> _Aufgaben_
1 - Beantworte zum Text über „Autofac“ diese Fragen:
(a) Was stellt die Fabrik im untersten Stockwerk her, und wie verbreitet sie es?
(b) Wie viele Fabriken gibt es in der Fernsehserie?
(c) Wer tötet die beiden Mitstreiter der jungen Frau?
2 - Setze bitte den Text über „Autofac“ nach seinem letzten Satz fort.

> _Untersuchter Text_
Als O`Neil und Morrison jedoch die Ruine der Fabrik untersuchen, müssen sie leider feststellen, dass im untersten Stockwerk immer noch reges Treiben herrscht. Der finale Clou von "Autofac" besteht darin, dass die Fabrik mikroskopisch kleine Abbilder seiner selbst produziert und diese wie Sporen in alle Richtungen verteilt. Die Fabrik lebt also und pflanzt sich fort; wie auch in "Blade Runner" haben die Maschinen eine eigenständige Entwicklung genommen.
In der Fernsehserie weicht die Story vom Original stark ab. Es gibt dort nur eine Fabrik und daher am Ende auch keinen Krieg zwischen verschiedenen Fabriken. Die Konsumgüter werden in Kartons ausgeliefert, die erschreckend wie Amazon Kartons aussehen. Protagonist ist hier eine junge Frau, die die Vertreterin der Fabrik umprogrammieren will, nachdem sie gefangen genommen werden konnte.
Dies schafft sie nicht, erpresst die Vertreterin aber trotzdem und erreicht, dass diese die Frau und 2 Mitstreiter in die Fabrik einschleust, auf das die Menschen die Fabrik mittels einer mitgebrachten Bombe zerstören können. Ihre beiden Mitstreiter werden vom Sicherheitssystem der Fabrik getötet. Und die Vertreterin offenbart im zentralen Raum die schreckliche Wahrheit.
Die Menschen sind lediglich Roboter. Nach dem Krieg waren alle Menschen tot und die Fabrik hatte keine Konsumenten mehr und damit keine Existenzberechtigung. Also produzierte die Fabrik erst die Konsumenten und hatte dadurch wieder Kunden für die Konsumartikel. Dies wäre schon ein schöner Schluss gewesen, aber ein kleines Schmankerl gibt es noch.

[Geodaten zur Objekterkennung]

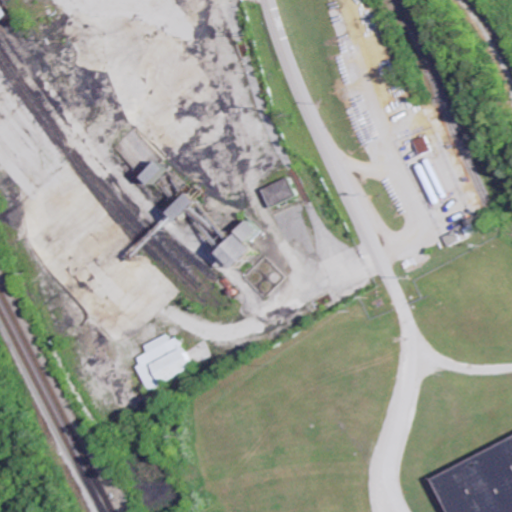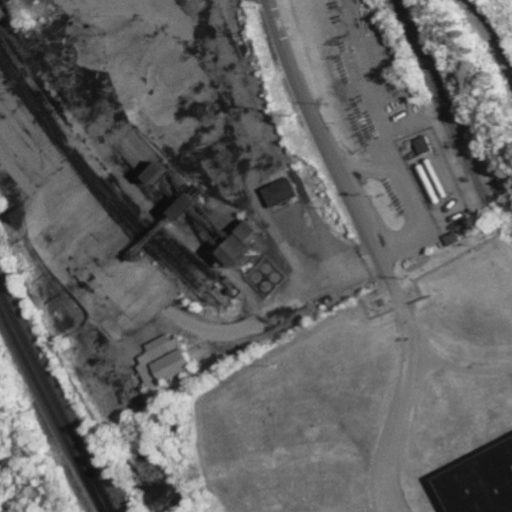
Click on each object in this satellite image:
railway: (491, 35)
railway: (444, 104)
railway: (469, 136)
road: (323, 142)
building: (162, 172)
railway: (104, 177)
railway: (95, 182)
building: (283, 191)
building: (191, 206)
building: (247, 244)
railway: (152, 257)
building: (165, 361)
railway: (57, 400)
railway: (53, 409)
building: (479, 481)
building: (482, 481)
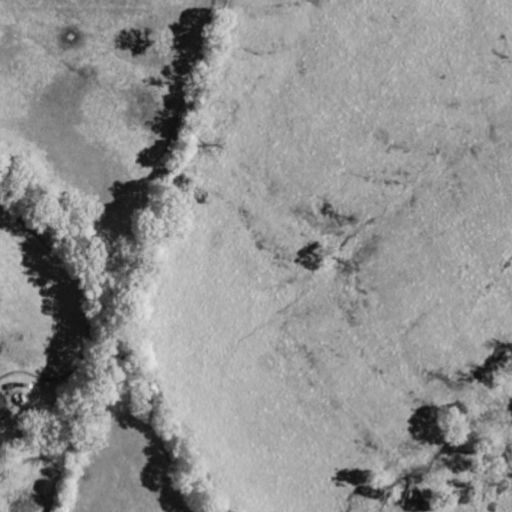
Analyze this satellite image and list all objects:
building: (3, 412)
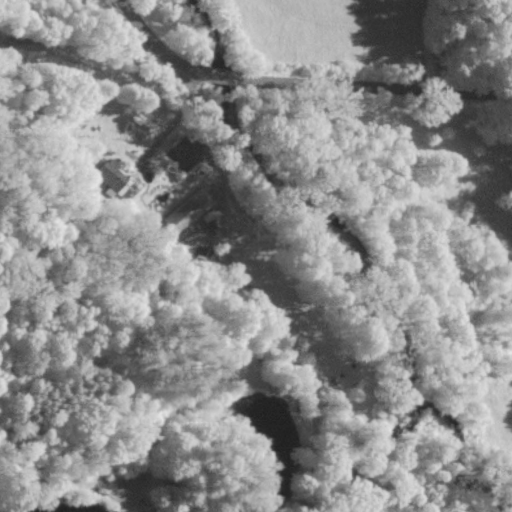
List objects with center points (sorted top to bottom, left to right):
road: (153, 45)
road: (222, 76)
road: (377, 84)
road: (166, 129)
building: (114, 178)
building: (184, 210)
road: (232, 261)
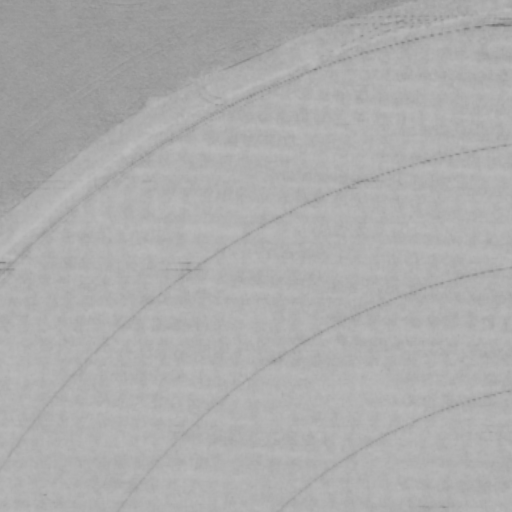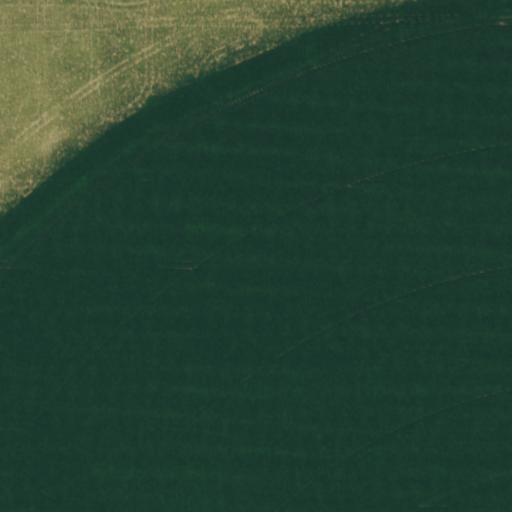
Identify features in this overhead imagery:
crop: (255, 255)
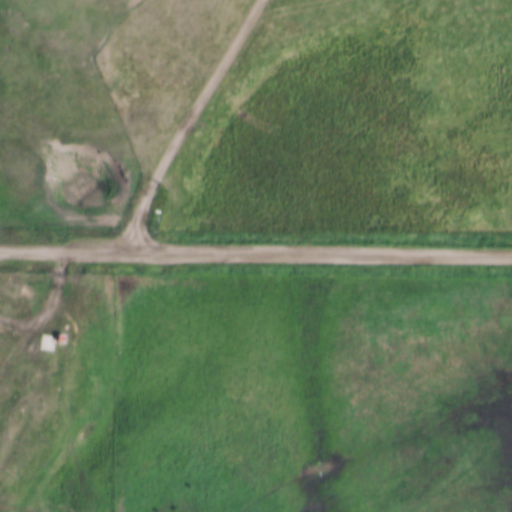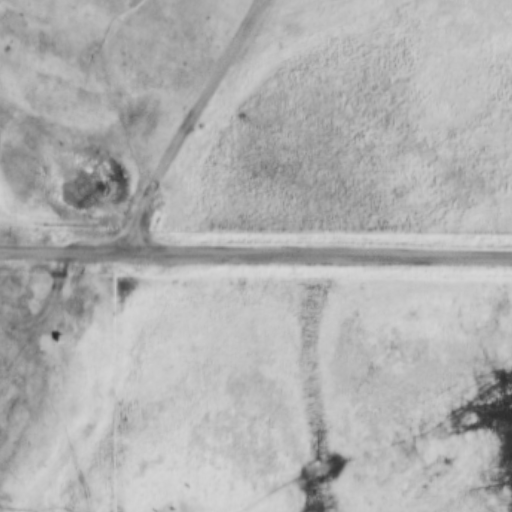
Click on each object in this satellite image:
road: (184, 121)
road: (256, 249)
building: (46, 342)
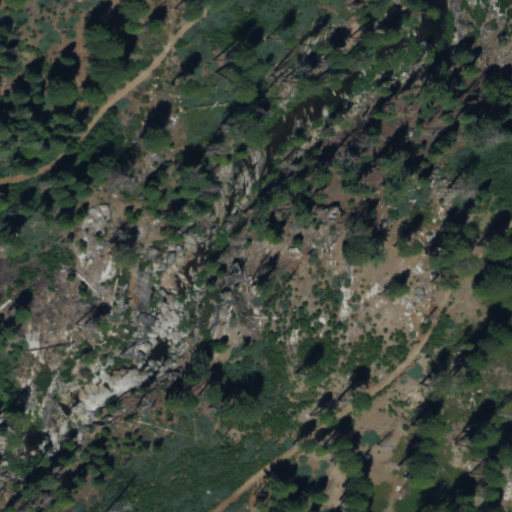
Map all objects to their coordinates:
river: (202, 223)
road: (355, 325)
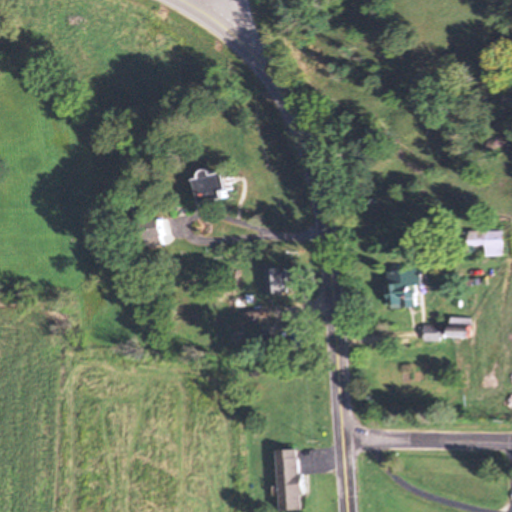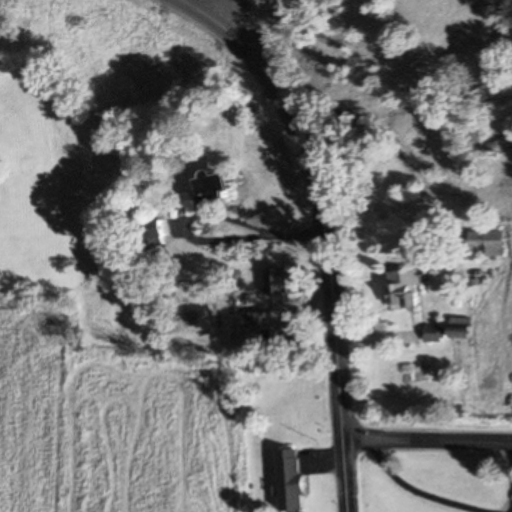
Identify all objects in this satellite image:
road: (216, 13)
road: (234, 16)
building: (214, 174)
building: (219, 185)
road: (209, 208)
building: (154, 220)
road: (324, 221)
building: (158, 231)
building: (491, 234)
building: (491, 241)
building: (277, 273)
building: (403, 280)
building: (280, 281)
building: (407, 289)
building: (462, 321)
building: (433, 326)
building: (464, 327)
building: (437, 334)
road: (427, 435)
building: (289, 471)
road: (346, 473)
building: (293, 480)
road: (429, 492)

> _Erwartete Ergebnisse_
1 -
(a) Mikroskopisch kleine Abbilder ihrer selbst, die sie wie Sporen in alle Richtungen verteilt.
(b) Nur eine.
(c) Das Sicherheitssystem der Fabrik.

2 -
Die junge Frau war sich ihrer maschinellen Herkunft bewusst und schleuste ein Virus in das System der Fabrik ein. In dem Moment, als die Vertreterin der Fabrik die Frau "reparieren" wollte, wurde das Virus aktiviert und die Fabrik dadurch zum Abschalten gebracht. Durch diese für die Fabrik unvorhergesehene Handlung wird klar, dass die menschlichen Roboter zu Menschen geworden waren, die zum selbstständigen Denken fähig sind.
Dieser Schluss erinnert noch stärker an "Blade Runner" als das Original. Ich begreife daher nicht, weshalb die Kritik der Serie in der Zeit so negativ ausfiel. Wahrscheinlich hatte der Kolumnist weder Dick gelesen noch die Serie verstanden. Sein Vorwurf, dass die Stories altbacken daherkommen, weil sie sich nicht wie "Black Mirror" mit den Auswirkungen und Gefahren der Informationstechnologie beschäftigen, trifft ins Leere. Ob 1955 oder heute - es geht immer nur um die Frage, was macht menschliches Leben aus. Künstliche Intelligenz mag uns bedrohen, aber nur, weil sie der menschlichen ähnlich oder vielleicht sogar überlegen ist.
Und genau dies hatte Dick schon in den 50er Jahren thematisiert; da hatten wahrscheinlich die Eltern des Kolumnisten der Zeit noch nicht einmal gelebt. Dass die Thematik einer eigenständigen und von Menschen nicht beeinflussbaren Kriegsführung der Maschinen heute immer aktueller wird, kann man u. a. anhand folgendem Berichts erkennen:
https://www.heise.de/tp/features/Mit-einem-Schwarm-billiger-Wegwerf-oder-Suizid-Roboter-in-den-Krieg-ziehen-3670442.html
Erst setzt man Drohnen ein, weil Kampfpiloten schwerer zu ersetzen sind als von Menschen ferngesteuerte Maschinen. Dies ist bereits heute State of the Art. Doch die in diesem Bericht angesprochenen Entwicklungen, die eine Schwarmintelligenz der Drohnen und damit ein selbstständiges Operieren der Drohnen ohne menschliche Einwirkung ermöglichen sollen, machen mir Angst.
Bei Dick bekämpfen die Maschinen sich wenigstens nur untereinander. Der Bericht auf Telepolis weist aber leider eher in Richtung eines Daniel Suarez mit "Daemon" und "Darknet". Wehe, wenn sie losgelassen!